Let's say I have a Transaction model:
class Transaction(models.Model):
receiver = models.CharField(unique=True)
value = models.DecimalField(max_digits=10, decimal_places=5)
date = models.DateField()
Now, I have tens of thousands of transaction that go into the table.
I need to show the receiver the transactions for each day, week, month, year, etc.
I can do this by using the following statement:
from django.db.models import Sum
transactions = Transaction.objects.filter(receiver="name").aggregate(Sum('value'))
and then filter depending on what date periods I need. Example:
transactions.filter(date__gte=start_date, date__lte=end_date)
How fast is this? What happens if the table grows to have millions of entries? How do I make sure that it is optimized? Does django cache the values from Sum?
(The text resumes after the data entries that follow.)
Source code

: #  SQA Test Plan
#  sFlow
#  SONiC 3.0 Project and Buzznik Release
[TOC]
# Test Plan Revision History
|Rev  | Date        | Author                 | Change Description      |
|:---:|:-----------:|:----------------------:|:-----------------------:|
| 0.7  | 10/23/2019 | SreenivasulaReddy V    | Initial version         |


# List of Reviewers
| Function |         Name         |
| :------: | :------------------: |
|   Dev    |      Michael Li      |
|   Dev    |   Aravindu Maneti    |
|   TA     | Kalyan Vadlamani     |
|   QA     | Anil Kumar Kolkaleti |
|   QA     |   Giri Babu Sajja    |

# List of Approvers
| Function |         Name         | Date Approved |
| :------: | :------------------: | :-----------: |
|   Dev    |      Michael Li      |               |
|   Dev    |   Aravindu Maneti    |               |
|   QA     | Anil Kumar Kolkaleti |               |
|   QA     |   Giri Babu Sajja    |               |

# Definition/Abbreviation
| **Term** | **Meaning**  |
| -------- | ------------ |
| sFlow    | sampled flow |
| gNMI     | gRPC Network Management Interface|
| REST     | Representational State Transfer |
My naive way of thinking how to make this optimized was to create more models: DayTransaction, MonthTransaction, YearTransaction, etc. and when I update the Transaction model, I update all the others models.
This way, when the users request the data, I get it from the models that "cached" the summed data and it doesn't have to do any operations, it just retrieves data from the respective tables, which are a lot smaller than the Transaction one.
The problem with this approach is that it might not actually be faster, it's not that flexible and the data could get messed up if anything goes wrong when updating all the models.